Во дворе стояли две машины, десяток незнакомых людей, Ольга Владимировна из отдела Большого дворца, Катя с Валентиной Николаевной. Подбежал раскрасневшийся Коля:
«Умер ваш кладовщик от сердечного приступа, да неудивительно это, воздух спертый, сырой, грязь ужасная, да и старый он уже был — восемьдесят три ему».
«Ого!» - протянула Катя.
«Да». Покосился на нее охранник — еще, кстати,  какую - то записку нашли, ребята вам ее чуть позже отдадут. Спасибо за помощь! Я побежал!» - отойдя на несколько шагов, Коля остановился:
«Катюша. Я понимаю, что не время и не место, но если будет желание и время,  заходи. Я завтра во - он там дежурю….. Смотрите, какая радуга!»
Как по команде, мы уставились на небо. По небу плыла розовая радуга, то появляясь, то исчезая за облаками.
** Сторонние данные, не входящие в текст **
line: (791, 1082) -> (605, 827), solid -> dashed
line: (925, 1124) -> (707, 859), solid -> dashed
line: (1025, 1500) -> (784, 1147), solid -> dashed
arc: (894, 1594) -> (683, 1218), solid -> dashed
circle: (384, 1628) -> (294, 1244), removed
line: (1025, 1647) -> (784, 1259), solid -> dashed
На днях Ольга Владимировна собрала весь коллектив Большого дворца у себя в кабинете и показала нам мятый тетрадный листок, на котором размашистым почерком было написано следующее:
«Я,  Борцев Петр Егорович, передаю все, что осталось после меня в комнате, прямо по коридору и направо Государственному музею - заповеднику Ораниенбаум. Все эти вещи я искал и собирал всю свою жизнь: вазу с драконами я нашел десять лет назад в пруду у Рябиновой аллеи, статуэтки в засыпанном старом колодце, что перед лесопарком. Многое, в основном иконы, я выкупил у старожил Ораниенбаума. Если какие-то вещи окажутся поврежденными, прошу меня извинить но могу сказать точно,  если бы я их не нашел, долго бы они не просуществовали. Простите так же, что я отдаю вам все эти вещи только сейчас. Я ими жил. В этих предметах по крупицам собрана вся моя жизнь. Остаюсь всегда ваш. Борцев П. Е.»
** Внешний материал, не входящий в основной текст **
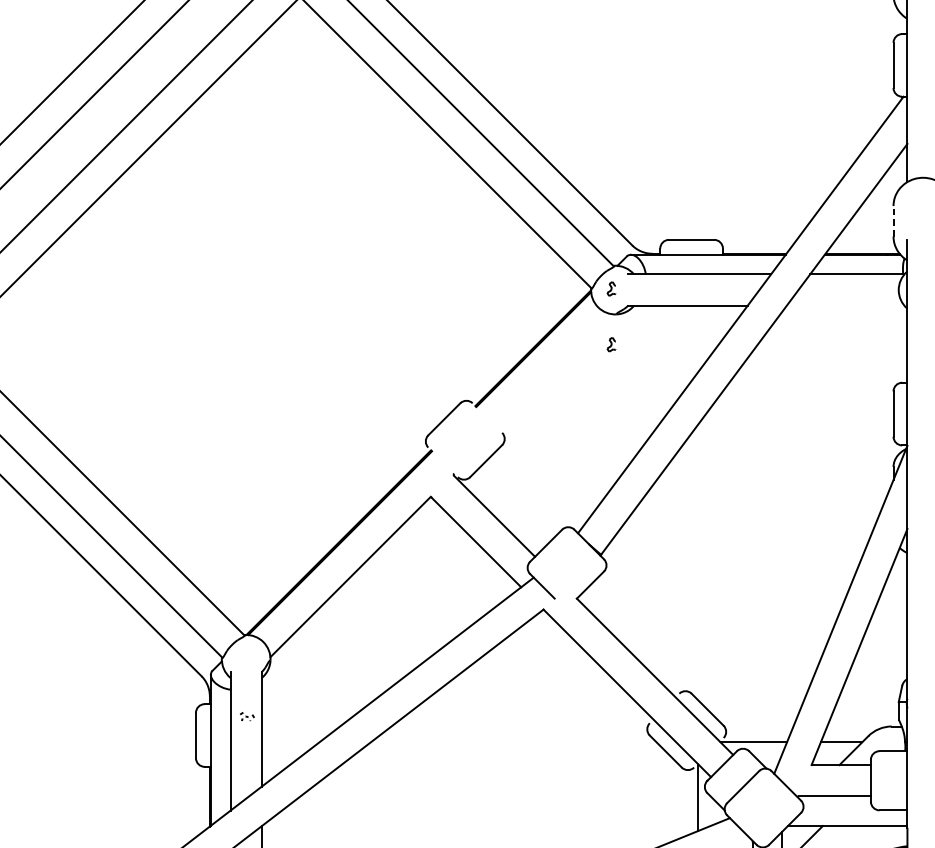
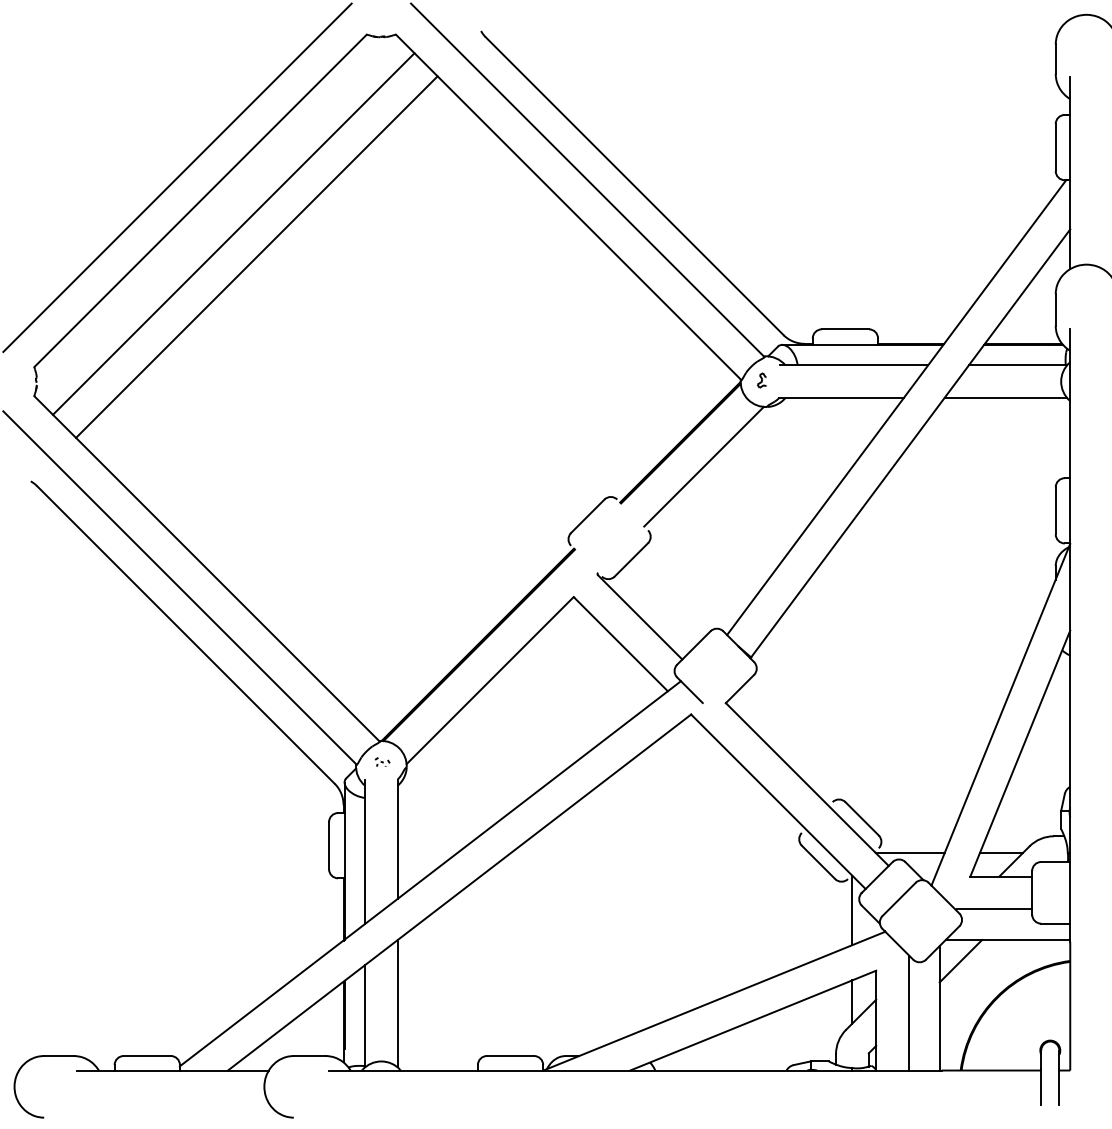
line: (893, 220) -> (1055, 309), dashed -> solid
line: (845, 305) -> (1005, 397), added
part: (612, 344) -> (762, 438), removed
line: (555, 371) -> (703, 466), added
part: (247, 716) -> (382, 761), moved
Выставка «Историческая коллекция» длилась около двух лет. Все предметы попали к нам в отличном состоянии. Петр Егорович содержал их в складском помещении на свои деньги. В течение 35 лет он ухаживал за вазами и скульптурой, раз в год весной поздним вечером он мыл их, поливая из тоненького шланга теплой водой, затем насухо вытирал и относил вновь в свое хранилище. К образам кладовщик относился особенно бережно, приобретая розовые и белые праздничные свечи, которые горели перед ними и день и ночь.

1. 10.2004


Рецензии
Ну что же! Приступим. Конечно, это не Фолкнер...
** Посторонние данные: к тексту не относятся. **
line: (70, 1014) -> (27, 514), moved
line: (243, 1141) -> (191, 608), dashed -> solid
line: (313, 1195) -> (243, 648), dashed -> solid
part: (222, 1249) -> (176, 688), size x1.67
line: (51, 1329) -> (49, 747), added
Шучу. Все-таки я не критик и критикан. Я перво-наперво поэт. Хороший рассказ! Хорош своей невыдуманностью, простотой и бытийностью. И есть какая-то доброта в вашем повествовании. Она разлита в мелочах, на которые сразу и не обратишь внимание. Но они потом проступают после прочтения. У вашего рассказа есть послевкусие, которое остается от доброго многолетнего вина. Есть и интрига, которая медленно, но верно разворачивается. Есть и отношение автора к своему герою, которое тоже раскрывается не сразу, а постепенно. В общем, хорошо сделанный добротный рассказ со своей правдой и темой.